3. Mengklasifikasi Data
Mengklafikasikan data merupakan sekumpulan informasi tersusun
yang memberi kemungkinan adanya penarikan kesimpulan dari hasil
observasi, wawancara, dan dokumentasi.
4. Menarik Kesimpulan
Langkah ini merupakan bagian dari hasil pengumpulan data yang
diperoleh dan merupakan inti dari hasil deskripsi dan uraian yang
ditampilkan, sehingga dapat menarik kesimpulan atas data yang
diperoleh selama kegiatan.
5. Menyusun Laporan
Penyusunan laporan adalah seperangkat kumpulan data yang
disampaikan dalam bentuk gagasan tertulis yang berisi penjelasan
pokok tetang data yang didapat sebagai hasil penelitian.
BAB IV
HASIL PENELITIAN DAN PEMBAHASAN
A. Hasil Penelitian
Pada bab ini penulis akan menguraikan hasil penelitian yang didapatkan
dari berbagai sumber data berupa kepustakaan, observasi, wawancara, dan
dokumentasi.
Adapun wawancara dilakukan dengan tiga orang masyarakat Kaluppini
dengan latar belakang yang berbeda. Orang-orang yang diwawancarai oleh
peneliti meliputi pakkabua bolah (pembuat rumah) dua orang dan seorang
penggiat kebudayaan.
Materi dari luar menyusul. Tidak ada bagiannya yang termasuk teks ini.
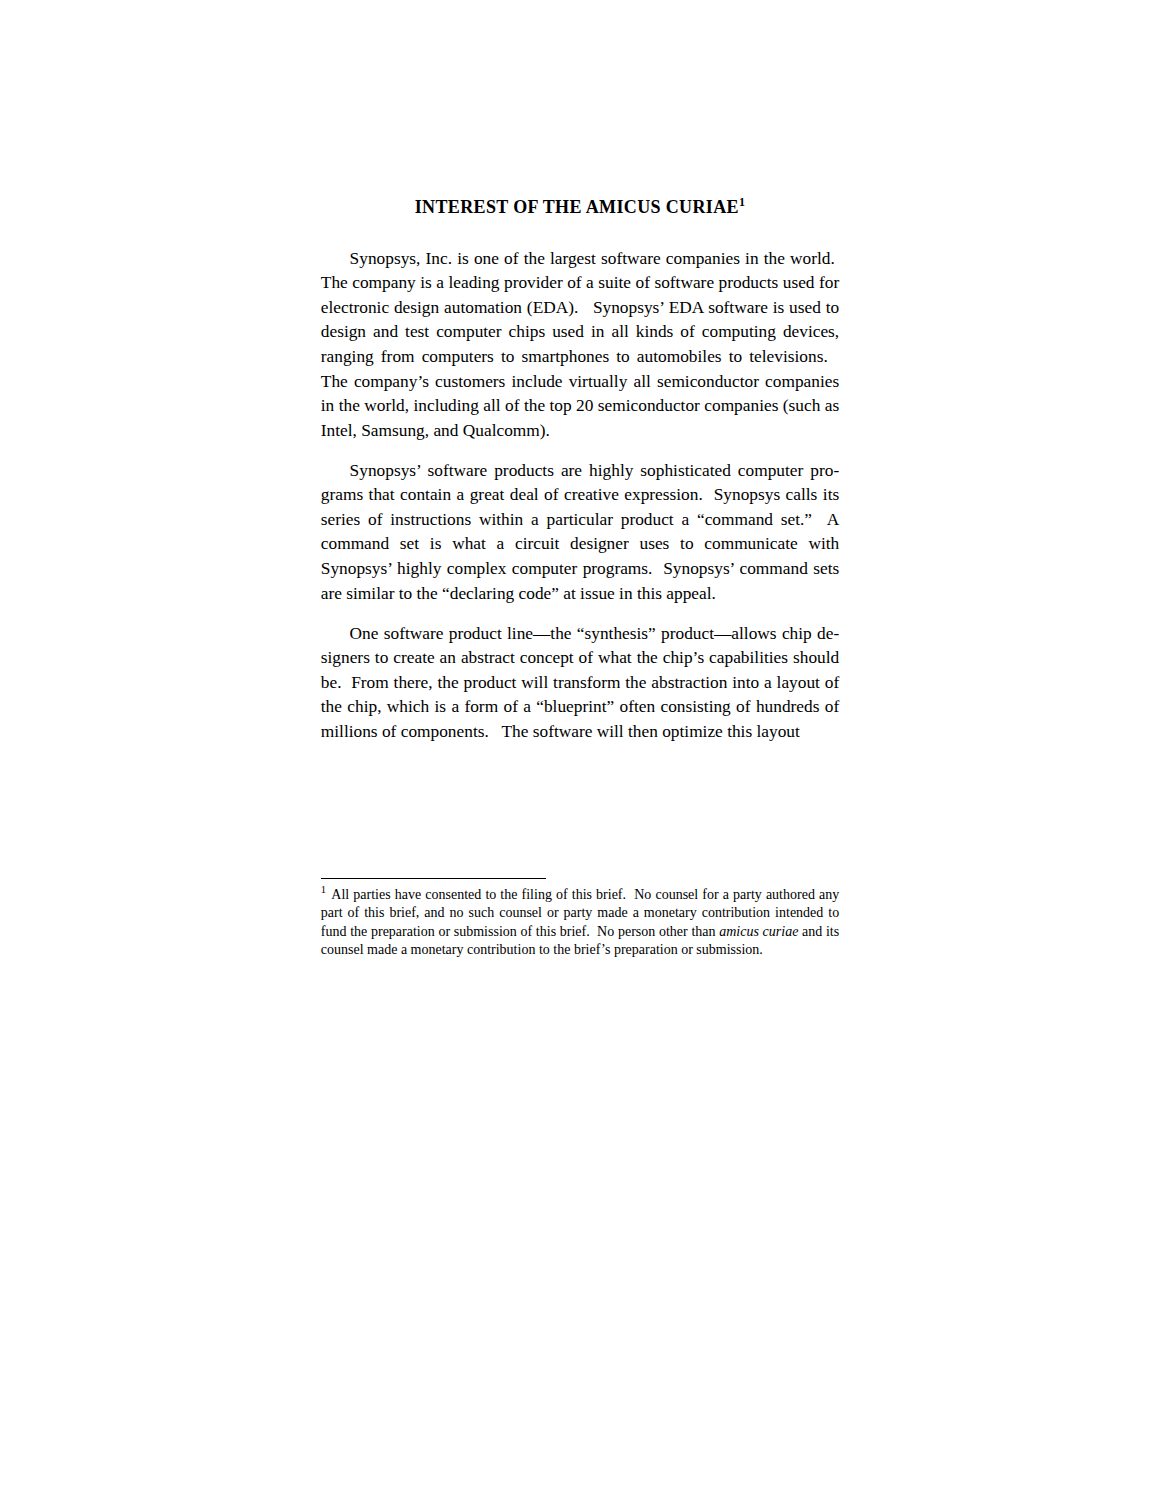Interest of the Amicus Curiae1
Synopsys, Inc. is one of the largest software companies in the world. The company is a leading provider of a suite of software products used for electronic design automation (EDA). Synopsys’ EDA software is used to design and test computer chips used in all kinds of computing devices, ranging from computers to smartphones to automobiles to televisions. The company’s customers include virtually all semiconductor companies in the world, including all of the top 20 semiconductor companies (such as Intel, Samsung, and Qualcomm).
Synopsys’ software products are highly sophisticated computer programs that contain a great deal of creative expression. Synopsys calls its series of instructions within a particular product a “command set.” A command set is what a circuit designer uses to communicate with Synopsys’ highly complex computer programs. Synopsys’ command sets are similar to the “declaring code” at issue in this appeal.
One software product line—the “synthesis” product—allows chip designers to create an abstract concept of what the chip’s capabilities should be. From there, the product will transform the abstraction into a layout of the chip, which is a form of a “blueprint” often consisting of hundreds of millions of components. The software will then optimize this layout
1 All parties have consented to the filing of this brief. No counsel for a party authored any part of this brief, and no such counsel or party made a monetary contribution intended to fund the preparation or submission of this brief. No person other than amicus curiae and its counsel made a monetary contribution to the brief’s preparation or submission.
Adapun identitas informan yang sempat diwawancarai
adalah sebagai berikut:
1. Nama : Bapak ardiansah
Umur : 60 tahun
Pekerjaan : Pembuat rumah
2. Nama : Bapak Om sannang
Umur : 37 tahun
Pekerjaan : Pemerhati Budaya
3. Nama : Bapak Maji
Umur : 38 tahun
Pekerjaan : Pembuat rumah
1. Bentuk Rumah Adat Kaluppini
Gambar 21. Rumah adat Kaluppini
Sumber: (Foto Adam, 2016)
Rumah adatKaluppini terwujud dalam bentuk rumah yang disebut bola
sopo Kaluppini.atau rumah adat Kaluppini adalah jenis rumah panggung yang
terdiri atas tiga bagian. Bagian pertama disebut Panggata Bola. yang letaknya
paling atas, meliputi atap dan loteng. Atap rumah berbentuk segitiga yang
memanjang ke belakang menutupi seluruh bagian atas rumah. Pada bagian depan
dinding yang mempunyai 3 jendela.di samping sebelah kanan ada 3 jendela.dan di
sebelah kiri ada satu jendela dan dinding belakang rumah ada 3 jendelah . Di
bawah atap terdapat ruang yang diberi lantai menyerupai lantai rumah yang
disebut lego-lego.atau teras rumah
Rumah sapo kaluppini memiliki ukuran lebar yang berbeda-beda.Rumah
berdenah dasar persegi dengan ukuran 12,40 m x 10,20 m. Bangunan ini
merupakan desain rumah panggung, sehingga bagian bawah rumah dijadikan
tempat peristirahatan masyarakat. Petak pada bagian tengah memiliki ukuran lebih
besar dibandingkan dengan petak-petak lainnya. Sedangkan petak bagian depan
berukuran lebih lebar dari pada petak bagian belakang. Pada rumah adat
Kaluppini terdapat petak yang lantainya lebih rendah yang disebut lego-lego( teras
rumah) Letaknya selalu di pinggir, mulai dari pintu depan ke belakang. Ruangan
ini merupakan tempat lalu lalang anggota keluarga. Oleh karena itu, lantai papan
dipasang tidak rapat antara satu dengan yang lainnya. Tujuannya adalah agar
pasir dan debu lebih mudah jatuh ke tanah. Selain itu, ruangan ini juga berfungsi
untuk menerima tamu dari kalangan masyarakat biasa duduk dan beristirahat.
Bagian lain pada rumah adat Kaluppini adalah bi’de atau
dinding.Dinding pada bagian depan rumah adat dilengkapi dengan jendela
berjumlah 3, bagian samping kiri dan di depan ada 3 jendela. Pada sisi kiri jendela
depan rumah adat terdapat satu buah pintu.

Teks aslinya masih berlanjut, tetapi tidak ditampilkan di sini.